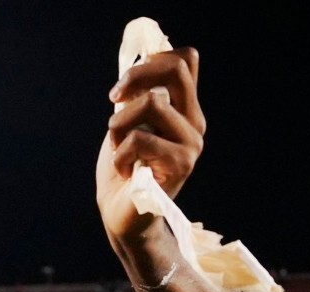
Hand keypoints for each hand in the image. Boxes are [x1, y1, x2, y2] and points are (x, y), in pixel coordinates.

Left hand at [96, 47, 204, 240]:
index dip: (150, 61)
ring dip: (119, 124)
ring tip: (118, 148)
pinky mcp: (181, 164)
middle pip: (175, 69)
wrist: (122, 213)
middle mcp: (194, 122)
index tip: (123, 87)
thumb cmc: (122, 169)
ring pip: (152, 103)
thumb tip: (136, 67)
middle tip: (114, 101)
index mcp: (184, 109)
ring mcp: (192, 143)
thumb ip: (137, 97)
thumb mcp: (127, 123)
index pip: (185, 60)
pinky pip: (139, 139)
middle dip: (135, 78)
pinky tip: (125, 170)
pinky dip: (119, 154)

Task details: All the material above must be copied exactly, and no picture belongs in the copy.

Answer for the task:
Hand keypoints for each hand in the image. Boxes are [x1, y1, x2, y2] and points are (x, y), in pixel coordinates.

Left hand at [96, 47, 204, 240]:
index dip: (150, 61)
ring dip: (119, 124)
ring tip: (118, 148)
pinky mcp: (181, 164)
middle pip: (175, 69)
wrist: (122, 213)
middle mcp: (194, 122)
index tip: (123, 87)
thumb cmc: (122, 169)
ring pip: (152, 103)
thumb tip: (136, 67)
middle tip: (114, 101)
index mcp: (184, 109)
ring mcp: (192, 143)
thumb ip: (137, 97)
thumb mcp: (127, 123)
index pip: (185, 60)
pinky pip: (139, 139)
middle dip: (135, 78)
pinky tip: (125, 170)
pinky dip: (119, 154)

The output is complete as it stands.